Já vês, portanto, em mim esta arte de cantar

É um modo de sofrer , é um meio de gozar...

Quem há que meça aí de uma lágrima o brilho?

Pois erra-se sofrendo?...

 

Eu nunca li Castilho.

Detesto francamente esses mestres cruéis

Que esmagam uma idéia sob quebrados pés...

Que vestem co'um soneto esplêndido, sem erro,

Um pensamento torto, encarquilhado e perro,

Como um correto fraque às costas de um corcunda!...

Oh! sim, quando a paixão o nosso ser inunda,

E ferve-nos na artéria, e canta-nos no peito,

Como dos ribeirões o borbulhoso leito,

Parar é sublevar

Medir é deformar!

Por isso amo a Musset e jamais li Boileau.

 

II

Esse arquiteto audaz do pensamento Hugo

Jamais sói refrear o seu verso terrível,

Veloce como a luz, como o raio, incoercível!

Se a lima o toca, ardente, audaz como um corcel,

 

Às esporas revel,

Na página palpita e ferve e freme e estoura

Como um raio a vibrar no seio de uma aurora...

Que lime-se num verso uma cadência má,

 

Que p'los dedos se contem as sílabas vá lá!

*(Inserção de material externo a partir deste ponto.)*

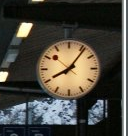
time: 8:06
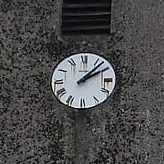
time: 2:07
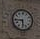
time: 5:44
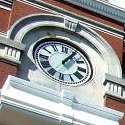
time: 1:05
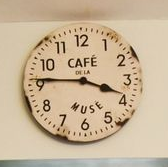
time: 3:45
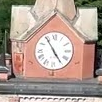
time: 4:54
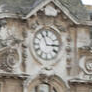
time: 2:56
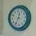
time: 12:34
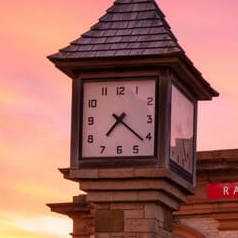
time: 7:21
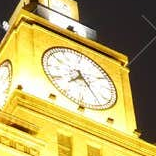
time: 7:24
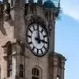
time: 2:59
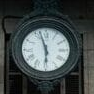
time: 5:57
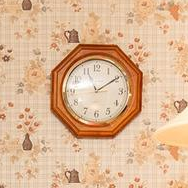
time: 11:09
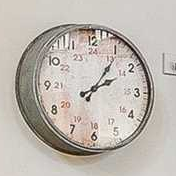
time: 2:06
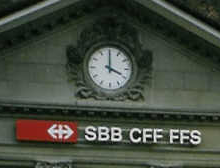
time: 4:00
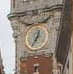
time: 12:34
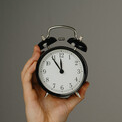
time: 11:53
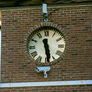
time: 11:28
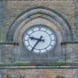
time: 9:36
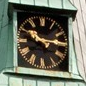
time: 10:14
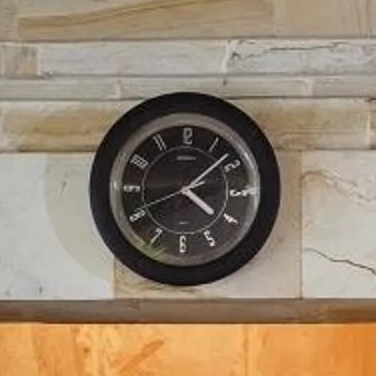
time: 4:08
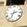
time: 2:33
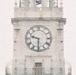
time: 9:30
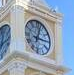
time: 3:02
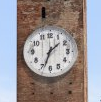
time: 1:33
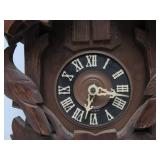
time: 3:32
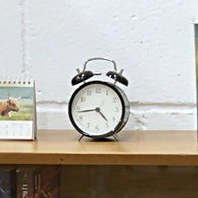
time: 4:43
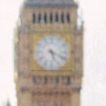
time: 5:18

Mas que um tipão qualquer como muitos que eu vejo _

Espiche, estique e encolha a tal hora e sem pejo

Um desgraçado verso, e, após tanto medir,

 

Torcer, brunir, sovar, limar, polir, polir,

No-lo venha a trazer, às pobres das ovelhas,

Como um casto 'bijou', feito de sons e luz,

Isto revolta e amola...

Mas veja ao que conduz

O vago rabiscar de uma pena sem norte:

Falava-te de Deus, de mim, da estranha sorte

Que aniila a poesia  e acabo num jogral,

Num lorpa, num boçal,

Que nos recebe a pés, e faz do amor uma arte.

Deixemo-lo de parte.

 

III

Escuta-me, eu teria um imenso prazer

Se podendo domar, curvar, forçar, vencer

O cér'bro e o coração, fosse este último canto

O fim de meu sonhar, de meu cantar, porquanto.